Published on July 15, 2025 4:23 PM GMT
Seven years ago, OpenAI five had just been released, and many people in the AI safety community expected AIs to be opaque RL agents. Luckily, we ended up with reasoning models that speak their thoughts clearly enough for us to follow along (most of the time). In a new multi-org position paper, we argue that we should try to preserve this level of reasoning transparency and turn chain of thought monitorability into a systematic AI safety agenda.

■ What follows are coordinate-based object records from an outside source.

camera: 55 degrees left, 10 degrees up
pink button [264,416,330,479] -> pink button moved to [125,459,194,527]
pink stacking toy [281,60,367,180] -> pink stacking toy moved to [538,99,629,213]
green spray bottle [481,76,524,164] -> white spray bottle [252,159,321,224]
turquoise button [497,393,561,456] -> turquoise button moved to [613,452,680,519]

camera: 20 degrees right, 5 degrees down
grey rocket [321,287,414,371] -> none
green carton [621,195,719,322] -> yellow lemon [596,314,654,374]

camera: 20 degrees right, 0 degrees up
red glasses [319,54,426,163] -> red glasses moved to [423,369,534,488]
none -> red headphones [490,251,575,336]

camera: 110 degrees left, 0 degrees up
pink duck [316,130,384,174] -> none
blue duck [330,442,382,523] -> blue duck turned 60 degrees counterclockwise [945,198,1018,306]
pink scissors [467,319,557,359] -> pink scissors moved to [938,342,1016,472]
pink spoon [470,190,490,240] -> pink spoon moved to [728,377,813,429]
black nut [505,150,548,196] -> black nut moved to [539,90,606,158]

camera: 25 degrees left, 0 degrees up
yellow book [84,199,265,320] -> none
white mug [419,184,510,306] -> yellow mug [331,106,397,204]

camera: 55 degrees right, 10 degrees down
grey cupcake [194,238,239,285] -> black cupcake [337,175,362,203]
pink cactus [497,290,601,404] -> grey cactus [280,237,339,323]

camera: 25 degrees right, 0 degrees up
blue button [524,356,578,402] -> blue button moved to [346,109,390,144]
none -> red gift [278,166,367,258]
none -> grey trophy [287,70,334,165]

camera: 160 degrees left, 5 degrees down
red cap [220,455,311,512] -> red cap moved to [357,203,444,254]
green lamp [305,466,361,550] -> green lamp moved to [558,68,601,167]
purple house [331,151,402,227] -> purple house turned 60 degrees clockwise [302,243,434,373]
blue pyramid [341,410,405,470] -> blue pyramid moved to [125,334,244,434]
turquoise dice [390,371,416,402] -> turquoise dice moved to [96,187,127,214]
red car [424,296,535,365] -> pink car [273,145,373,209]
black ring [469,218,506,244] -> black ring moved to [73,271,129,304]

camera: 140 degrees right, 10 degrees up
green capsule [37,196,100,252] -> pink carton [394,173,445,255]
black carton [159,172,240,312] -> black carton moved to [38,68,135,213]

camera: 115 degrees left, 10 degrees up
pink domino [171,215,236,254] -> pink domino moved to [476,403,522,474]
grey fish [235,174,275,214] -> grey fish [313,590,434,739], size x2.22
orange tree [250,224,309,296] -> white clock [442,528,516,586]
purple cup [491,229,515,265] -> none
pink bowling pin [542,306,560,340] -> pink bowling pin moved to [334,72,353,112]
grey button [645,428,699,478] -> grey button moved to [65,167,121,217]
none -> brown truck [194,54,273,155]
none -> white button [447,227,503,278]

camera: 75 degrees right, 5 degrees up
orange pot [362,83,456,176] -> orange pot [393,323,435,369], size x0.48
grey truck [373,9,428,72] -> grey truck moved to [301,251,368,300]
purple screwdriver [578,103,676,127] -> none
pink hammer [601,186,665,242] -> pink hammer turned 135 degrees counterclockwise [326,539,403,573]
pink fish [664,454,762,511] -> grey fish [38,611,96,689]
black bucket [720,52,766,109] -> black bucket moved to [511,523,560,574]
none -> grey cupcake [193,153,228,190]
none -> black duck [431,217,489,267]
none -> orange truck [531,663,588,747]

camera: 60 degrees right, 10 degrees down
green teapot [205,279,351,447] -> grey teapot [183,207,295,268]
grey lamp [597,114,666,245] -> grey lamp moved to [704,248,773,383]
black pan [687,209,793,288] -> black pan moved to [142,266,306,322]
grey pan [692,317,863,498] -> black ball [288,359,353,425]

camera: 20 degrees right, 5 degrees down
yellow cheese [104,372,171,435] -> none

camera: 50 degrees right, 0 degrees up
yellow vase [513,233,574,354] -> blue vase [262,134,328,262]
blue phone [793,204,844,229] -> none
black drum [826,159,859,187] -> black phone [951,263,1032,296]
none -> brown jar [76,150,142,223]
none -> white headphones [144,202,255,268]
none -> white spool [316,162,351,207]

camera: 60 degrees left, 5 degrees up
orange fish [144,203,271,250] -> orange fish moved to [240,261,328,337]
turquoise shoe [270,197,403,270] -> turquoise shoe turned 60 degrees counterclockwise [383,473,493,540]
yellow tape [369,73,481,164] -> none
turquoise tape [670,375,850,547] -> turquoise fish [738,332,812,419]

This is a measure that improves safety in the medium term, and it might not scale to superintelligence even if somehow a superintelligent AI still does its reasoning in English. We hope that extending the time when chains of thought are monitorable will help us do more science on capable models, practice more safety techniques "at an easier difficulty", and allow us to extract more useful work from potentially misaligned models.
Abstract: AI systems that "think" in human language offer a unique opportunity for AI safety: we can monitor their chains of thought (CoT) for the intent to misbehave. Like all other known AI oversight methods, CoT monitoring is imperfect and allows some misbehavior to go unnoticed. Nevertheless, it shows promise and we recommend further research into CoT monitorability and investment in CoT monitoring alongside existing safety methods. Because CoT monitorability may be fragile, we recommend that frontier model developers consider the impact of development decisions on CoT monitorability.